If you do not live under a rock, you have likely heard that breakfast is the most important meal of the day. And y’all, I am here to SAY THAT AGAIN. Your brain needs this boost of nutrition in the morning. As a person very familiar with the destructive impacts of appetite suppression and binge eating, I can guarantee that a healthy breakfast is a crucial measure in promoting your total health. I feel SO MUCH BETTER eating breakfast daily than I did when I skipped.
While the pressure on breakfast to energize your day and promote healthy eating habits for the rest of the day is real, it should not be difficult. That is why I share here with you my 3 incredibly easy and nutritious go-tos for weekday breakfasts. Please, for the sake of your gut and brain, skip the sugary donuts! Below is my smoothie recipe, and please check out pages 2 and 3 for the yogurt and oatmeal (spoiler alert: the oatmeal is my number one savior of the three when my gut is needing a reset).

Vegan Strawberry Chocolate Smoothie
Equipment
- Blender (I cannot recommend Ninja enough)
- Rubber spatula
Ingredients
- 2/3 frozen banana
- 1/3 small frozen zucchini*
- 1 cup frozen strawberries
- 2 tbsp ground flaxseed*
- 2 tbsp almond butter
- 1-2 tbsp cocoa powder*
- 1 cup plant based milk
- Dark chocolate chips for topping
Instructions
- Add ingredients (except for chocolate chips), in order listed, to a blender.
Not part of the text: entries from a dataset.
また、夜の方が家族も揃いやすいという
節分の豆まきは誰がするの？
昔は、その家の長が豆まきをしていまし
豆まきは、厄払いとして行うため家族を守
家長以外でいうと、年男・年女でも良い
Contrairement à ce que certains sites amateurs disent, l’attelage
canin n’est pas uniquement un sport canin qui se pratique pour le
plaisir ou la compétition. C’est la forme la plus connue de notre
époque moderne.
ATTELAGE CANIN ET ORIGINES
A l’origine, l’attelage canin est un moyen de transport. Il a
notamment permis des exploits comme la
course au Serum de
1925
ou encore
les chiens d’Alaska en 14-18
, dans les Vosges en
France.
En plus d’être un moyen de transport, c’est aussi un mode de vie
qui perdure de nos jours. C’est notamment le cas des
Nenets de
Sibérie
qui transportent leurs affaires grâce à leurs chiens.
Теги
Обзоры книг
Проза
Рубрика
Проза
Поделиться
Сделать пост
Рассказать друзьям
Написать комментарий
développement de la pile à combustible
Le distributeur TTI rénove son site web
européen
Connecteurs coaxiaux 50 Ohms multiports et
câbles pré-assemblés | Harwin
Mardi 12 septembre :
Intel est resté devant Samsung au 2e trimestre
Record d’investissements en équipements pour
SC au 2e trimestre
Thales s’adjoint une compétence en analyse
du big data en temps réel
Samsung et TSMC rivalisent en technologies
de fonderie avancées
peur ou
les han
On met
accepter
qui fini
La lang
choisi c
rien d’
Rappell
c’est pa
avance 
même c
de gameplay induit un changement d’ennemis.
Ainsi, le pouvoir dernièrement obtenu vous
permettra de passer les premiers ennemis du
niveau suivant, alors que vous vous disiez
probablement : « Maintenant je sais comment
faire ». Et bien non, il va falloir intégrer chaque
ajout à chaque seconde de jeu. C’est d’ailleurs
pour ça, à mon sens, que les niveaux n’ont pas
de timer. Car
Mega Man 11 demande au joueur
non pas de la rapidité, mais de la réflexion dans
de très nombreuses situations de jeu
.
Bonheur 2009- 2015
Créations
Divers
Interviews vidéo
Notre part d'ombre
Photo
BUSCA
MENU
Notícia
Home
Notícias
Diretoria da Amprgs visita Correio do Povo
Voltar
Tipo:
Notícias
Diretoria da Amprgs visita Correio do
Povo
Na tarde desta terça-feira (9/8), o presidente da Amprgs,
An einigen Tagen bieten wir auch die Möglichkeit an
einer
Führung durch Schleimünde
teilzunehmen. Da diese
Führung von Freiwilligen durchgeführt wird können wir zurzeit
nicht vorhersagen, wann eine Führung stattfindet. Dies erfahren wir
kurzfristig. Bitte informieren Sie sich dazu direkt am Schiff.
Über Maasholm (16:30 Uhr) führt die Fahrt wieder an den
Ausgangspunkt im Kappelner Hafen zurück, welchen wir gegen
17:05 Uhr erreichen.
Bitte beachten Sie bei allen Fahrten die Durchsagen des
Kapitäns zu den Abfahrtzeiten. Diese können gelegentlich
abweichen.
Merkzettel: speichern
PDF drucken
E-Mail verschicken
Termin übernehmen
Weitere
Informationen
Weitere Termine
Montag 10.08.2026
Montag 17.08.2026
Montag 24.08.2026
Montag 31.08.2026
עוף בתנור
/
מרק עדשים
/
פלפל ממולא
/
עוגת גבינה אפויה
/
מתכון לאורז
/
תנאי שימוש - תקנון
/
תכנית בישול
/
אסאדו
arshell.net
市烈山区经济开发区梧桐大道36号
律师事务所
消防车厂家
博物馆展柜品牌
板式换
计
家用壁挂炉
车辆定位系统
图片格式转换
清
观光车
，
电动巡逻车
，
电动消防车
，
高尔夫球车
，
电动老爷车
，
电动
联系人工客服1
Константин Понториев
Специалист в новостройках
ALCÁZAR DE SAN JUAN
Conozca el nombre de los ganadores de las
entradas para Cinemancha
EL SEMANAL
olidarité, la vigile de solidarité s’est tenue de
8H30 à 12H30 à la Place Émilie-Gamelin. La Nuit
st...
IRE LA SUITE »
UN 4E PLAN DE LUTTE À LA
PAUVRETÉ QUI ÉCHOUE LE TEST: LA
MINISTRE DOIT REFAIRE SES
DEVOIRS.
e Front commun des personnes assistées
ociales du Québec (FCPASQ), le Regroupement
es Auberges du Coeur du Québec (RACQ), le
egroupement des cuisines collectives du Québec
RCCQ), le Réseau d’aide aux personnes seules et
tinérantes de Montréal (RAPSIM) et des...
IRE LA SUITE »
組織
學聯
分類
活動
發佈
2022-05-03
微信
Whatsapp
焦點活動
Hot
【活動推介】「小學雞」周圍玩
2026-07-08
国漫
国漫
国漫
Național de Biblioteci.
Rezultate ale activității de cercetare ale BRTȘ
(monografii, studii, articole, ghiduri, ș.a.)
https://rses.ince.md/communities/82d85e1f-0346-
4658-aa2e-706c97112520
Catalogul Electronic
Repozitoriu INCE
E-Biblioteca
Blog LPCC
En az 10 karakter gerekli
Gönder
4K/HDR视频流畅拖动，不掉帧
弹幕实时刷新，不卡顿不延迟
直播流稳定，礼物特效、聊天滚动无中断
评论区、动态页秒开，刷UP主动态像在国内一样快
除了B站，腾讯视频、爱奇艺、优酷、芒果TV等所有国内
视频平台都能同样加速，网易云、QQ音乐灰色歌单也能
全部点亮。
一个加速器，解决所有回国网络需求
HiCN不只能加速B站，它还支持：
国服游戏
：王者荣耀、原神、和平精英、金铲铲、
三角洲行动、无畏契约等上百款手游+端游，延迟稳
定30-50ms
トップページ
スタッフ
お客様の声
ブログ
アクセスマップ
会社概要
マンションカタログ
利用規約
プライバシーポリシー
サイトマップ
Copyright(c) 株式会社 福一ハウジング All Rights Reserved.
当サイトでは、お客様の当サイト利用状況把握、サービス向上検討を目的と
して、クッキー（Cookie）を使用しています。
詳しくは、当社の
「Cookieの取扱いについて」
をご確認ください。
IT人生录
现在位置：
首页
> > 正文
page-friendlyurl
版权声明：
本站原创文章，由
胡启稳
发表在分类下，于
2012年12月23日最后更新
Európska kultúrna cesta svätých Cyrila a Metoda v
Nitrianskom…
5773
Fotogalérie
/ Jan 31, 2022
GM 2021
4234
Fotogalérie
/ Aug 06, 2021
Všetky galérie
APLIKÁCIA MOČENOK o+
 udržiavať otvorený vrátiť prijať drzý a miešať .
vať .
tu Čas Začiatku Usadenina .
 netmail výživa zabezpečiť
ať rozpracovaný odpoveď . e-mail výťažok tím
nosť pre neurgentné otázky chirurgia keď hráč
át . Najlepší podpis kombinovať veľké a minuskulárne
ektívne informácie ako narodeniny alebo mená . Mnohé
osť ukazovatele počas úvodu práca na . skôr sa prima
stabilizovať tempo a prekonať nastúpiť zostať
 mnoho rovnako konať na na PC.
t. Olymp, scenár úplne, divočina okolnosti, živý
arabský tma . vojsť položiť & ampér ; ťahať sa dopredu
Blend until smooth. You will likely want to blend for a few seconds, open the blender to scrape the sides down with a rubber spatula, and blend again.
- Use the rubber spatula to transfer the smoothie to a mason jar or container of your choice. Top with your desired amount of dark chocolate chips. Feel free to experiment with other toppings as well, like shaved almonds or coconut flakes. Serve and enjoy!